In this question I think some ethnography could be informative, if it turns out that black and Hispanic, and Asian officers(etc etc, don’t forget the Eskimo officers) blow away fewer people (in relation the number of contacts, adjusted for type and so on). It would be interesting to get the officers insights. Like, why did the yellow officer not blow away the green 7-11 robber when the white officer did, and so on. Something like that. What were these guys thinking when they pulled the trigger, in other words.
Perhaps disarming the police would be a good idea. Perhaps allowing people to obey only the laws they personally like would be another. Better, more sensitive, acceptable, and appropriate training for officers would be another. For example, just because a robber is pointing a gun at you doesn’t mean you have to kill him. You could “de-escalate” verbally. Or perhaps, admninister a non-lethal “flesh wound”. Or use bean bags. Or this: if an unarmed child is minding his business, never did anything wrong in his life, don’t kill him just because you are a racist and he is a child “of color”, even if the unarmed child weighs 290 lb, is 6’4″, is 18, and has just robbed a convenience story, and is reaching for your weapon. I don’t know if that would work, but it should be put to a vote. The community should decide.
On the other hand, America was founded on the idea of taking what you want by force (or any other way), and keeping what you have by force (or any other way), so nothing is really that new.
I realize this is a stats blog. Just a little perspective.
I am very confused by this. “Encounters” are surely the result of earlier choices made by officers (where to patrol, whom to stop, etc.). So it seems that Pr(Shot|Race) is easily calculated by tabulating the number of people shot and then just taking Census numbers on racial group size.
That is what puzzles me. How could you NOT do a correction for this? Indeed, the Johnson et al. paper explicitly talks about this issue and adds some variable to the analysis, which produces the analysis shown in Table 2. Yet Hummolo and Knox make it sound like Johnson et al. completely ignored the issue and made a super fundamental error, such as confusing Celsius and Fahrenheit.
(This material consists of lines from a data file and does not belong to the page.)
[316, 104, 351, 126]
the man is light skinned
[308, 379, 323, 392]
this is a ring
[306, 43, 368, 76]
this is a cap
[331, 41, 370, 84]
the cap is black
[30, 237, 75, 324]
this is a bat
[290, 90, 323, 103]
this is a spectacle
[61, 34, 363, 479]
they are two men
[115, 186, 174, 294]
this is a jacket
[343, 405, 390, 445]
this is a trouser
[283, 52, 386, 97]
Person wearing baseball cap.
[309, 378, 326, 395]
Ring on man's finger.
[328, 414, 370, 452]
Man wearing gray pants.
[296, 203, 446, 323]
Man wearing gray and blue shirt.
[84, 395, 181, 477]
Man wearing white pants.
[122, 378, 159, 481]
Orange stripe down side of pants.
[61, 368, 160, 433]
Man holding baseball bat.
Johnson et al. write that:
So rather than being a question of fundamental Bayesian logic, this sounds more like a question of whether the adjustment for the problem is adequate, which is an empirical question, not a logical question.
I’m not following his argument. I took his example and ran a regression of shot~black. It shows that black is positively related to being shot even if the base rates of race p(race) are very different.
I’m probably missing something. Any ideas?
temp_df = rbind(
data.frame(black = 1, shot = c(rep(0,5),rep(1,5))),
data.frame(black = 0, shot = c(rep(0,81),rep(1,9) ))
reg = lm(shot ~ black, temp_df)
ah nvm. i think he’s saying this would be ok showing p(shot | x,black)>p(shot | x, white). but thats not what the authors of paper did.
Yes, the criticism is correct and good researchers shouldn’t incautiously reach conclusion in this way.
Unfortunately similarly egregious reasoning errors aren’t that uncommon in studies of bias and I have serious worries about corrections being made only in one direction (I did find the evidence of less respectful treatment for black motorists by police pretty persuasive but shootings is a tougher issue). The net result is to make even someone who thinks the claims of bias are a priori plausible (like myself) feel uncertain about trusting the scientific claims.
Personally, I think that for socially contentious issues we need to appoint designated naysayers (people who would be tasked with attacking the published study so we don’t have the problem of people avoiding raising issues for fear that they people will draw conclusions about their politics). However, until such a solution is found it’s an interesting question as to how journals, fields etc.. should respond when valid criticisms are raised but only against results in one direction.